If trenches exist solely to counter direct fire then we would expect WWII to have been a war of tunneling machines, not mobile armor.

Pop-history wants to talk about whats sexy and new because they want to sell books. They don't want to talk about what's actually effective i.e. incremental advances in artillery size and density.

At Waterloo there was one artillery piece for every 477 men. Most were around the 6 pound range. (https://en.wikipedia.org/wiki/Order_of_battle_of_the_Waterloo_campaign)

At Gettysburg there were similar numbers at one piece per 578 men, however most guns were around the 12 pound range. (https://www.teachersfirst.com/gettysburg/weapons.cfm)

In WWI a standard british infantry division had one piece per 236 men. 18 pound guns were the most common. (http://militaryhistoryvisualized.com/british-infantry-division-19141916-visualization-organization-structure/)

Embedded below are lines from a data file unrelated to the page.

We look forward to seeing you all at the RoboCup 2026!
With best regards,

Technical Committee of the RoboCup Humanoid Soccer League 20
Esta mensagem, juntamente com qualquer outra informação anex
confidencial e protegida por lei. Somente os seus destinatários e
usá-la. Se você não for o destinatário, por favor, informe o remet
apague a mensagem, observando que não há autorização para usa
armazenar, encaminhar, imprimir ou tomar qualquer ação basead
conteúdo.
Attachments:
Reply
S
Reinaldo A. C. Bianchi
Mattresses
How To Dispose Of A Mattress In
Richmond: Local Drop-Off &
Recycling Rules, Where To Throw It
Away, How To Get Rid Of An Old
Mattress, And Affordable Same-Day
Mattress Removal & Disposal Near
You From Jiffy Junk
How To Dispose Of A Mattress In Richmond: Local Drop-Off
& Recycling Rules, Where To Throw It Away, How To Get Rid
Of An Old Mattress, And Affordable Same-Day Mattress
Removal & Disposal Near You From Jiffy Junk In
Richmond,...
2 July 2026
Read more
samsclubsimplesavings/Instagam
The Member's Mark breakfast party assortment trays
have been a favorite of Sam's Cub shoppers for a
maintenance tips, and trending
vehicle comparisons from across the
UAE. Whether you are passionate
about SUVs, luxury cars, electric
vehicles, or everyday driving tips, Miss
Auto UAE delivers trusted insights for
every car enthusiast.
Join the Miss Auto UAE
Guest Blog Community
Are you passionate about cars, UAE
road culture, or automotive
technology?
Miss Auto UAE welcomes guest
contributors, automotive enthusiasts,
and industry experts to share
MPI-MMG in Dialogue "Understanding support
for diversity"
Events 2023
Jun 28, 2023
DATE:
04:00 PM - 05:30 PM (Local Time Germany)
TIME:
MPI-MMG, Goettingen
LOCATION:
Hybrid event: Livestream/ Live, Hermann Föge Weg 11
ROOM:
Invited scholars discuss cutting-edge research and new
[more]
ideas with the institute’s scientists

In 1944 the standard German infantry division had 76 mortars and 48 guns for 12,000 men. A ratio of an artillery piece per 96 men. (https://www.ww2-weapons.com/germany-army-unit-organisation-1942-45/)
Pip
11 Dec 2020, 17:48 PM
#60
avatar of Pip

Posts: 1594



MG-42 fires at 1,200 rpm. If machine guns were the death of open terrain warfare then why did all the German generals cry in their memoirs about human wave attacks on the eastern front? Why not trench up and own the ruskies if this is the case?

The confederates fired the largest artillery barrage of the war before Pickett's charge. Shouldn't that have devastated the Union trenches?

If direct fire weapons are so deadly to open terrain combat then why the move to tanks? They too are countered quite easily by direct fire weapons.

If trenches exist solely to counter direct fire then we would expect WWII to have been a war of tunneling machines, not mobile armor.

Pop-history wants to talk about whats sexy and new because they want to sell books. They don't want to talk about what's actually effective i.e. incremental advances in artillery size and density.

At Waterloo there was one artillery piece for every 477 men. Most were around the 6 pound range. (https://en.wikipedia.org/wiki/Order_of_battle_of_the_Waterloo_campaign)

At Gettysburg there were similar numbers at one piece per 578 men, however most guns were around the 12 pound range. (https://www.teachersfirst.com/gettysburg/weapons.cfm)

In WWI a standard british infantry division had one piece per 236 men. 18 pound guns were the most common. (http://militaryhistoryvisualized.com/british-infantry-division-19141916-visualization-organization-structure/)

In 1944 the standard German infantry division had 76 mortars and 48 guns for 12,000 men. A ratio of an artillery piece per 96 men. (https://www.ww2-weapons.com/germany-army-unit-organisation-1942-45/)


I'm not certain if you realise, but machine-guns and other small arms are not effective against armoured vehicles, but they are against men. This is why there was a move to try and develop Tanks. ATGs were not a feature of The Great War, the best developments in this area were a repurposing of field guns, late in the conflict.

In WWII tanks were most effectively used for manoeuvre warfare, as they are able to more easily circumvent defensive positions and strike weakpoints, while also carrying heavy armament and being resistant to infantry attack. This is the basis of Blitzkrieg.

On the other hand, Artillery is rather effective against armoured vehicles. This doesn't quite support your theory.

Further, in WWII there was a distinct move away from static battle lines. This was, in part, due to further improvements in artillery technology. Static trenches are not the preferable defence against indirect fire weapons.

As an aside, The Great War did in fact see the use of fairly large-scale tunneling efforts to attempt to circumvent No-Mans-Land. If "Tunneling machines" had been a viable device, then they absolutely would have been used during the war.